EXERCISE GOAL
The entries are to be repeated verbatim, with nothing left out.

DATASET RECORDS
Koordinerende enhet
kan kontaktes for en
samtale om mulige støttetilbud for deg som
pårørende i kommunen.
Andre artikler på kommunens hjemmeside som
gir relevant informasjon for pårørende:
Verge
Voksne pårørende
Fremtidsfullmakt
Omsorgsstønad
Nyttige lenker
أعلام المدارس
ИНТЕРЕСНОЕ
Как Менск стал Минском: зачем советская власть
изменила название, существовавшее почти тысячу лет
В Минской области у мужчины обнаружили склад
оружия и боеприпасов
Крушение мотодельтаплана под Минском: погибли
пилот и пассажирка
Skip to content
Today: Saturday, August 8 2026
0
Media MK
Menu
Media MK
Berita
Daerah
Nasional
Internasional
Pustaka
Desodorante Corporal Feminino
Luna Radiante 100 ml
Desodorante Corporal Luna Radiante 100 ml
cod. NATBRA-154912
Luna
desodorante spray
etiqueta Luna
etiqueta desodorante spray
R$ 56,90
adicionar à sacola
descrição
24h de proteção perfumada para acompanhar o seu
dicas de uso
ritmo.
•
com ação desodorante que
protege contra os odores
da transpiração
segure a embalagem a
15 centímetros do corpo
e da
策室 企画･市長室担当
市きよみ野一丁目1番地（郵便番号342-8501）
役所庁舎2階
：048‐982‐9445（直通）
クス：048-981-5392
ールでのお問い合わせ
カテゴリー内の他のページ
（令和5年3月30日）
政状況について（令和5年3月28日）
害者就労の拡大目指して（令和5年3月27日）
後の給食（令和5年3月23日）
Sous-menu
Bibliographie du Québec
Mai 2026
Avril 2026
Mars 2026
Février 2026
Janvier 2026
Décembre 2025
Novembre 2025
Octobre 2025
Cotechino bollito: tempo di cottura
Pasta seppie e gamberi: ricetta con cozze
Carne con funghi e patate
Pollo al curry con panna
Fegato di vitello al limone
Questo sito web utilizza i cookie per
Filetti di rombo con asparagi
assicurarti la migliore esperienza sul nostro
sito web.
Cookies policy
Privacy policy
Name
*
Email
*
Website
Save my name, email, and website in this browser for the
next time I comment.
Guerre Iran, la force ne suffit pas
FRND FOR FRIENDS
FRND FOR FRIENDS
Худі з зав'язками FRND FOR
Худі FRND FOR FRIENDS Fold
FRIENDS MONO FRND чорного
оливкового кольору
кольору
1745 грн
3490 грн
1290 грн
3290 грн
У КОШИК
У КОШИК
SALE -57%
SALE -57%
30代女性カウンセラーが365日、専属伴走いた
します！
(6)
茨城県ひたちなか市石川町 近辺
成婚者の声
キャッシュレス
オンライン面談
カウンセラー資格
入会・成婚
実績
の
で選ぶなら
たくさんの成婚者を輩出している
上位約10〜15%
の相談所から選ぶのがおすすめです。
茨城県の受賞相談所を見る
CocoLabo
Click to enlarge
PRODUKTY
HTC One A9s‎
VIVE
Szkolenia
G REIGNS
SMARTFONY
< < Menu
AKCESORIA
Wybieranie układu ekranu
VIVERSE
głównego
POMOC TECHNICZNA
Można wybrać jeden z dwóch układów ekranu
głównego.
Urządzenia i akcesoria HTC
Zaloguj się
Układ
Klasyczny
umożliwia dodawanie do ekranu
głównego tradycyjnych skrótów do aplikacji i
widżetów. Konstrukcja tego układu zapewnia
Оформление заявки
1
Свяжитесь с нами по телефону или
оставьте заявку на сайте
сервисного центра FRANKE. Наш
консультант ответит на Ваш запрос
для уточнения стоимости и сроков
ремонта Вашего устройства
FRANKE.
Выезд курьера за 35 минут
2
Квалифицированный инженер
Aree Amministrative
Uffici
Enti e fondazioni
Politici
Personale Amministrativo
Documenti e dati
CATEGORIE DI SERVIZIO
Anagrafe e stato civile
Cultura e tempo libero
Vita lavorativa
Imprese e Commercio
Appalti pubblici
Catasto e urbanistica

SOLUTION TO THIS PROBLEM
Koordinerende enhet
kan kontaktes for en
samtale om mulige støttetilbud for deg som
pårørende i kommunen.
Andre artikler på kommunens hjemmeside som
gir relevant informasjon for pårørende:
Verge
Voksne pårørende
Fremtidsfullmakt
Omsorgsstønad
Nyttige lenker
أعلام المدارس
ИНТЕРЕСНОЕ
Как Менск стал Минском: зачем советская власть
изменила название, существовавшее почти тысячу лет
В Минской области у мужчины обнаружили склад
оружия и боеприпасов
Крушение мотодельтаплана под Минском: погибли
пилот и пассажирка
Skip to content
Today: Saturday, August 8 2026
0
Media MK
Menu
Media MK
Berita
Daerah
Nasional
Internasional
Pustaka
Desodorante Corporal Feminino
Luna Radiante 100 ml
Desodorante Corporal Luna Radiante 100 ml
cod. NATBRA-154912
Luna
desodorante spray
etiqueta Luna
etiqueta desodorante spray
R$ 56,90
adicionar à sacola
descrição
24h de proteção perfumada para acompanhar o seu
dicas de uso
ritmo.
•
com ação desodorante que
protege contra os odores
da transpiração
segure a embalagem a
15 centímetros do corpo
e da
策室 企画･市長室担当
市きよみ野一丁目1番地（郵便番号342-8501）
役所庁舎2階
：048‐982‐9445（直通）
クス：048-981-5392
ールでのお問い合わせ
カテゴリー内の他のページ
（令和5年3月30日）
政状況について（令和5年3月28日）
害者就労の拡大目指して（令和5年3月27日）
後の給食（令和5年3月23日）
Sous-menu
Bibliographie du Québec
Mai 2026
Avril 2026
Mars 2026
Février 2026
Janvier 2026
Décembre 2025
Novembre 2025
Octobre 2025
Cotechino bollito: tempo di cottura
Pasta seppie e gamberi: ricetta con cozze
Carne con funghi e patate
Pollo al curry con panna
Fegato di vitello al limone
Questo sito web utilizza i cookie per
Filetti di rombo con asparagi
assicurarti la migliore esperienza sul nostro
sito web.
Cookies policy
Privacy policy
Name
*
Email
*
Website
Save my name, email, and website in this browser for the
next time I comment.
Guerre Iran, la force ne suffit pas
FRND FOR FRIENDS
FRND FOR FRIENDS
Худі з зав'язками FRND FOR
Худі FRND FOR FRIENDS Fold
FRIENDS MONO FRND чорного
оливкового кольору
кольору
1745 грн
3490 грн
1290 грн
3290 грн
У КОШИК
У КОШИК
SALE -57%
SALE -57%
30代女性カウンセラーが365日、専属伴走いた
します！
(6)
茨城県ひたちなか市石川町 近辺
成婚者の声
キャッシュレス
オンライン面談
カウンセラー資格
入会・成婚
実績
の
で選ぶなら
たくさんの成婚者を輩出している
上位約10〜15%
の相談所から選ぶのがおすすめです。
茨城県の受賞相談所を見る
CocoLabo
Click to enlarge
PRODUKTY
HTC One A9s‎
VIVE
Szkolenia
G REIGNS
SMARTFONY
< < Menu
AKCESORIA
Wybieranie układu ekranu
VIVERSE
głównego
POMOC TECHNICZNA
Można wybrać jeden z dwóch układów ekranu
głównego.
Urządzenia i akcesoria HTC
Zaloguj się
Układ
Klasyczny
umożliwia dodawanie do ekranu
głównego tradycyjnych skrótów do aplikacji i
widżetów. Konstrukcja tego układu zapewnia
Оформление заявки
1
Свяжитесь с нами по телефону или
оставьте заявку на сайте
сервисного центра FRANKE. Наш
консультант ответит на Ваш запрос
для уточнения стоимости и сроков
ремонта Вашего устройства
FRANKE.
Выезд курьера за 35 минут
2
Квалифицированный инженер
Aree Amministrative
Uffici
Enti e fondazioni
Politici
Personale Amministrativo
Documenti e dati
CATEGORIE DI SERVIZIO
Anagrafe e stato civile
Cultura e tempo libero
Vita lavorativa
Imprese e Commercio
Appalti pubblici
Catasto e urbanistica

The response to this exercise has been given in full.